More than half of all Australians would buy life insurance online and bypass traditional sales agents such as financial advisers – a trend that looks set to gain momentum as technology improves.
Life insurer Noble Oak found 55 per cent of 1100 survey respondents would buy complex life insurance policies over the internet, even though online products currently represent just 5 per cent of total sales.
"Life insurance seems to be a laggard compared to other financial services products, but it's inevitable buying behaviour will quickly change," Noble Oak chief executive Anthony Brown said.
"Life insurance will be bought online far more often within the next five years. The number of people purchasing general insurance products online increased more than tenfold from about 2008 to 2013," he said. "There is no reason why this trend won't be replicated with life insurance."
Nearly seven out of 10 Australians say they would be confident in purchasing life and income protection cover online without a financial adviser, despite the policies' complexities.
Australian consumer trust in financial advisers has suffered blows in recent years following a series of scandals to plague the sector.
Commonwealth Bank of Australia was embroiled in a financial planning scandal after thousands of clients lost hundreds of millions in retirement savings after receiving inappropriate financial advice.
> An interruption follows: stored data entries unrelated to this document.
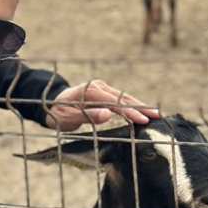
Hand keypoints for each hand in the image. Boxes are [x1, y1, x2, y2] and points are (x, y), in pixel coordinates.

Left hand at [45, 80, 159, 130]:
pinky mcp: (103, 94)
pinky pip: (120, 100)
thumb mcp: (68, 118)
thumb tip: (108, 115)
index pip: (115, 102)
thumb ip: (87, 115)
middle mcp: (98, 87)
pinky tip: (143, 112)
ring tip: (156, 114)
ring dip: (140, 106)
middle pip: (123, 98)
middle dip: (141, 107)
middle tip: (157, 116)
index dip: (130, 112)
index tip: (143, 120)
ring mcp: (102, 89)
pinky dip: (132, 106)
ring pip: (124, 98)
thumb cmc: (57, 114)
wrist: (50, 105)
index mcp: (90, 91)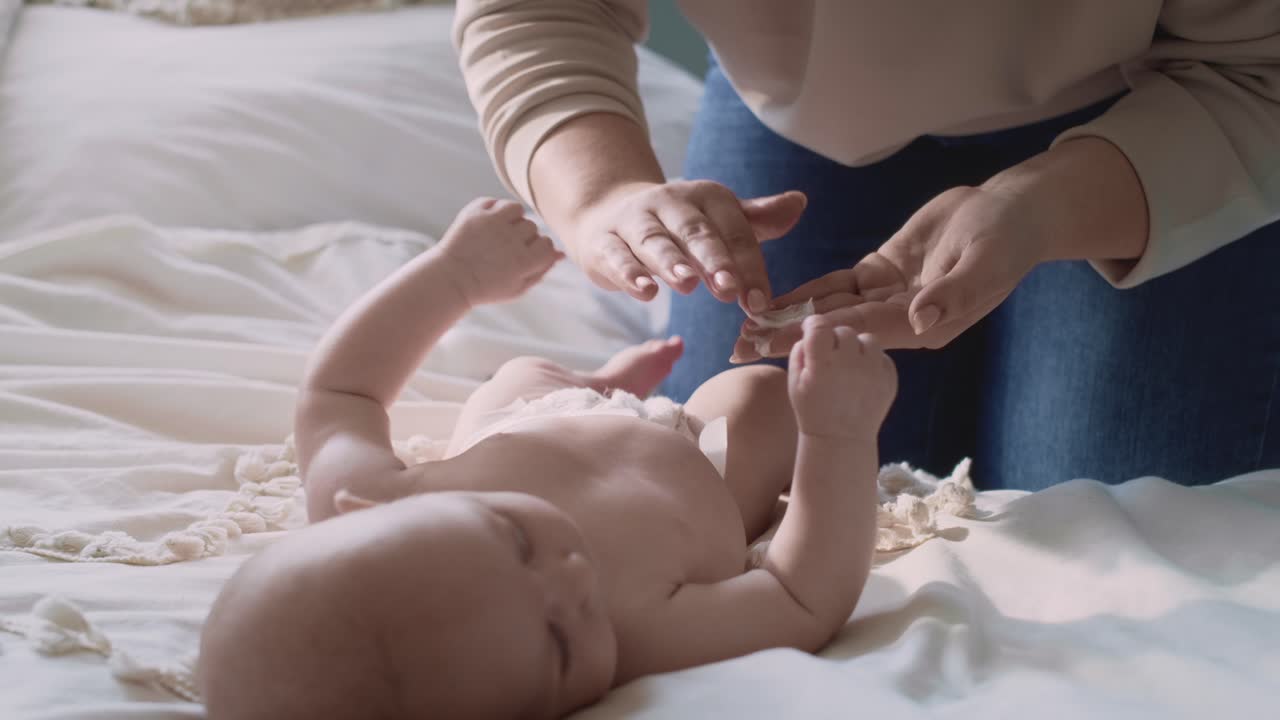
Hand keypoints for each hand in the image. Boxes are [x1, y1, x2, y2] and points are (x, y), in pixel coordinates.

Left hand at [437, 197, 563, 305]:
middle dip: (523, 238)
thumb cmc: (487, 287)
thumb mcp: (517, 287)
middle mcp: (510, 240)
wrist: (450, 279)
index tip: (525, 258)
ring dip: (513, 221)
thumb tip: (561, 253)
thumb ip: (542, 270)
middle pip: (533, 228)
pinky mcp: (476, 212)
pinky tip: (489, 225)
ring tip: (498, 235)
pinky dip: (497, 211)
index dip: (539, 251)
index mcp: (523, 262)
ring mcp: (492, 223)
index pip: (547, 245)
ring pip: (518, 210)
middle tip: (505, 251)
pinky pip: (499, 202)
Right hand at [564, 181, 806, 307]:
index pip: (734, 232)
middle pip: (695, 232)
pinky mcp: (604, 242)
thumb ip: (757, 219)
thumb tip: (800, 203)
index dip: (748, 267)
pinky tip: (645, 292)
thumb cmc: (678, 226)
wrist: (608, 213)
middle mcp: (670, 203)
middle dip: (714, 261)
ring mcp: (634, 221)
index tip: (761, 302)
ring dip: (672, 263)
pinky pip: (617, 256)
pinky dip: (629, 274)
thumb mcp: (718, 219)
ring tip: (688, 285)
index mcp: (707, 198)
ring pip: (655, 241)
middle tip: (729, 289)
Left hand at [733, 138, 1148, 359]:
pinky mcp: (879, 275)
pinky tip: (773, 301)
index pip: (864, 333)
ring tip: (745, 331)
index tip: (782, 343)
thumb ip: (954, 292)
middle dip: (789, 338)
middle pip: (837, 330)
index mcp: (926, 325)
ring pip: (830, 311)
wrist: (1011, 211)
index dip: (822, 336)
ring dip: (789, 319)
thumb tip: (920, 319)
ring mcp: (887, 297)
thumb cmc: (1007, 237)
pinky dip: (806, 294)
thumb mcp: (985, 262)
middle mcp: (901, 319)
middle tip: (740, 348)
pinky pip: (836, 288)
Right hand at [787, 318, 896, 438]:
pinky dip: (872, 362)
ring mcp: (874, 371)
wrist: (841, 439)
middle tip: (831, 356)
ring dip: (857, 348)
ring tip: (850, 365)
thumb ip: (800, 351)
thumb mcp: (794, 382)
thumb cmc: (812, 410)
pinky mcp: (890, 378)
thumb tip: (811, 332)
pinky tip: (862, 378)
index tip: (812, 331)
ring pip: (867, 340)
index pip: (819, 326)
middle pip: (844, 331)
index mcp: (822, 364)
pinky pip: (882, 356)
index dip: (813, 325)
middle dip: (835, 340)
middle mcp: (850, 363)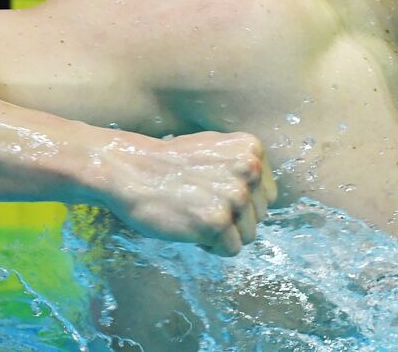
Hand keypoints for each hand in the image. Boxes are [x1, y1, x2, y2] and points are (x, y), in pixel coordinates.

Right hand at [88, 130, 276, 254]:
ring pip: (248, 236)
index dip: (244, 203)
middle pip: (260, 216)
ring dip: (224, 234)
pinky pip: (231, 249)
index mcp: (251, 149)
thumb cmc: (169, 163)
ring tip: (196, 217)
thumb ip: (242, 166)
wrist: (129, 171)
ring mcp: (234, 197)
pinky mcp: (216, 223)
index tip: (216, 196)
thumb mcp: (215, 148)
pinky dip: (212, 247)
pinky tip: (191, 229)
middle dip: (234, 219)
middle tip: (201, 207)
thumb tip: (262, 194)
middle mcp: (249, 170)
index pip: (268, 194)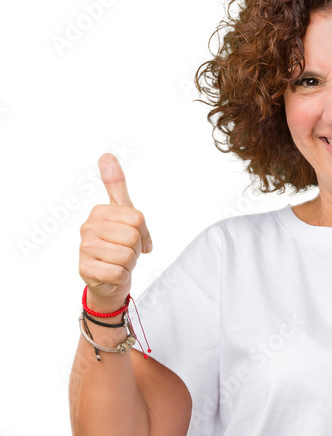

Last year, Macquarie Group paid millions to clients of its financial planning division, after the Australian Securities and Investments Commission found a string of compliance failures including lax advice.
More recently, life insurers have come under the spotlight after CommInsure, one of the largest insurer's in the country, denied claims and adopted unethical policies.
Mr Brown said burgeoning interest in online policies coincides with the drop in confidence, and a rise in digital knowledge among consumers. Younger Australians are naturally more web-savvy than previous generations and more independent, he said.
"I'm sure some of the recent negative publicity around financial advisers has accelerated this trend, but most of the change is simply an evolution in buying behaviour," Mr Brown said.
"While a majority of customers previously outsourced their financial affairs, we are moving to a new state where people are taking more control and insourcing these decisions. The growth in SMSFs [self-managed super funds] illustrates this trend."
Australians are tightening their belts and watching every cent they spend on insurance.
Around 46 per cent say they would happily switch insurers if it resulted in lower premiums. They would also give up their life insurance before surrendering their car and home insurance, even though this could severely damage their finances in time of need.